Uma das crianças resgatadas pediu um pouco de comida para a vizinha depois que sentiu o cheiro do churrasco que era feito por ela. "Meu sobrinho estava andando de bicicleta aqui e, pelo buraquinho, ele viu e pediu um pouco de comida. Meu sobrinho, que tem mais ou menos a idade dele, veio até mim e contou. Fui até a porta e vi os dois, um deles disse que estava com fome e pediu churrasco para ele e o irmão. Pedi para ele abrir a porta, e ele falou que podia ser por ali mesmo. Falei que a vasilha não cabia no buraco. Ele, então, sugeriu que eu colocasse em uma sacolinha e disse 'eu estou com muita fome, me dá churrasco'",  detalhou a vendedora Poliana dos Santos, de 37 anos, responsável por fazer a denúncia para a polícia.

A criança disse para a vendedora que elas estavam acompanhadas da avó. No entanto, o menino voltou a pedir comida durante a noite daquele dia, o que intrigou a vizinha e indicou de que elas estariam sozinhas.

  • Os responsáveis pelas crianças

A investigação apontou que as crianças são filhas de uma mulher, de 30 anos, que foi presa por maus-tratos a outro filho, morto no último dia 6 de fevereiro.

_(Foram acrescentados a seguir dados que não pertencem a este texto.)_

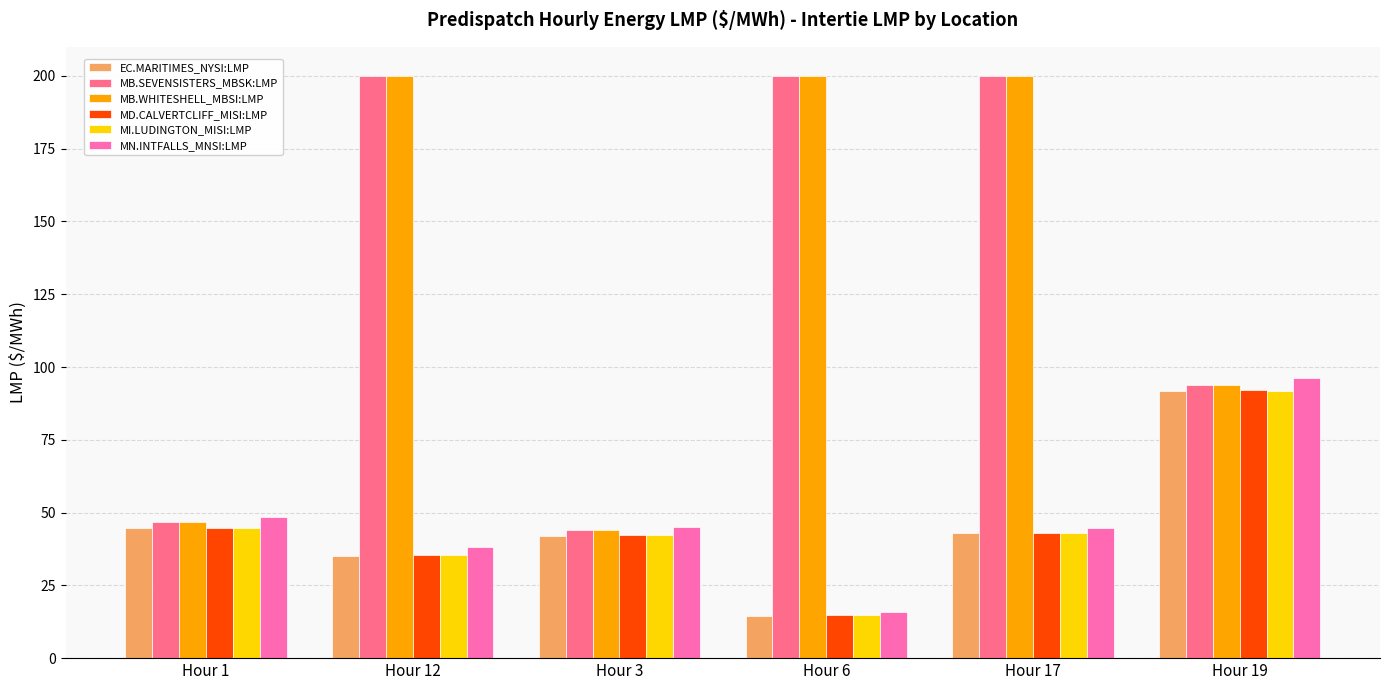

What is the minimum value shown in the chart?

14.6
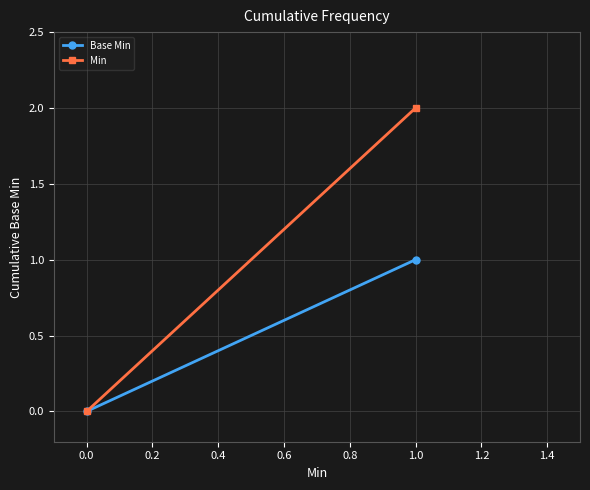

Which series has the largest range (max minus min)?

Min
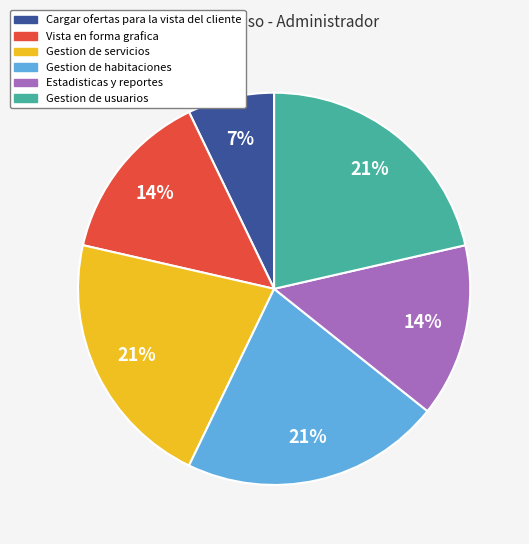

Is there any slice that represents more than half of the pie?

No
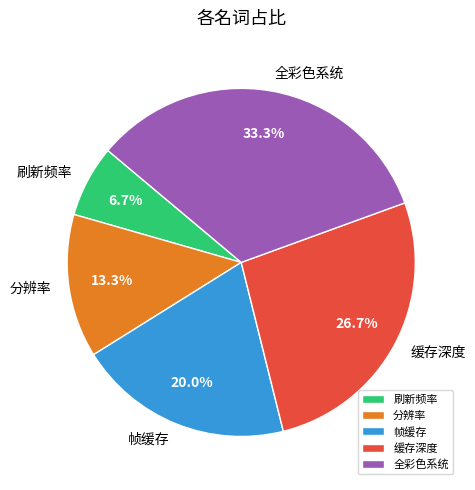

Which has a higher value, 刷新频率 or 分辨率?

分辨率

O caso foi registrado em São Joaquim de Bicas, na região metropolitana da capital. De acordo com o boletim de ocorrência, no início do mês, a mulher levou o filho de 4 anos ao médico, mas a criança já estava morta. O menino chegou com lesões no olho, inchaço no pé e queimaduras no tornozelo.

O pai biológico das crianças, segundo a apuração do caso, teria morrido de Covid-19, em 2020. Em depoimento à polícia, uma das vítimas resgatadas no apartamento, na última terça-feira (21), informou que elas haviam vindo de São Joaquim de Bicas, na semana anterior ao resgate, e que a avó teria passado a noite de sábado (18) com elas, mas não retornou. 

  • Crianças resgatadas possuem duas irmãs que estão em abrigo

Duas meninas, de 1 e 2 anos, que são irmãs dos meninos resgatados na última terça-feira, dia 21 de fevereiro, no bairro Lagoinha, estão em um abrigo, sob a tutela do Estado. A informação foi confirmada ao TEMPO pelo Conselho Tutelar de São Joaquim de Bicas, na região metropolitana de Belo Horizonte. 

As meninas foram encaminhadas para unidade no dia 6 de fevereiro, depois que a mãe delas foi presa após levar um de seus cinco filhos, um garoto de 4 anos, com ferimentos para uma unidade hospitalar da cidade. O menino acabou morrendo devido à gravidade dos ferimentos que sofreu. No momento da prisão, a mulher teria omitido a existência dos dois filhos mais velhos, de 6 e 9 anos, resgatados na capital mineira. 

  • A investigação

A Polícia Civil abriu um inquérito para investigar o caso e, até o momento, a mulher que estaria cuidando e teria abandonado as crianças no local ainda não foi identificada e presa. O Ministério Público de Minas Gerais informou, por meio de nota, que o caso é investigado e que as informações estão sob sigilo.